Misplaced
I know this is perhaps not true but I realli feel that necklace is the last thing I could preserve of our friendship. She has changed so much, yet she is still the same. She is the same generous girl I knew yet at the same time, she's so much more messed up. I havent talked to her for a year and last time that I talked to her, it's a sad realization of how much we have both screwed up. A realization that the world is completely out of our control and how the people who created us have the potential to destroy us. I feel like I am holding onto a friendship so similar to unacquitted love, I wonder if I am as much important to her as she is to me. No, I am not a homosexual, but its just when I was little and being stupid, she was always there for me. She saw the bad side of me and probably one of the few people who has witnessed almost all aspects of my personality and actually accepts me for that. She saw my change to someone I still dont know for better or worse. Most of all, I was able to cry in front of her.
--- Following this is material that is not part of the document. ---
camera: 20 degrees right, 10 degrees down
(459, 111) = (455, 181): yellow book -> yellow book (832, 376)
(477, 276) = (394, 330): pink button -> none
We used to always be compared and she was seen as the bad apple. However, realistically, I m the one with the destructive personality. While she sees the satisfaction in everything and has the purest soul, I wanted everything and found no satisfaction in return. I didnt understand the facade of materialistic success yet she did. Yet this strive for materialistic wealth, it has become so much of me. Even though I hav improved so much since then, I could never value people the way she does. The unconditional love she gives to her mother who has been one of the least kind person to her. I will never measure up to her. How do you judge the quality of sumone? By their grades? In all honesty,despite her actions, at least her heart is sincere while mine is near black.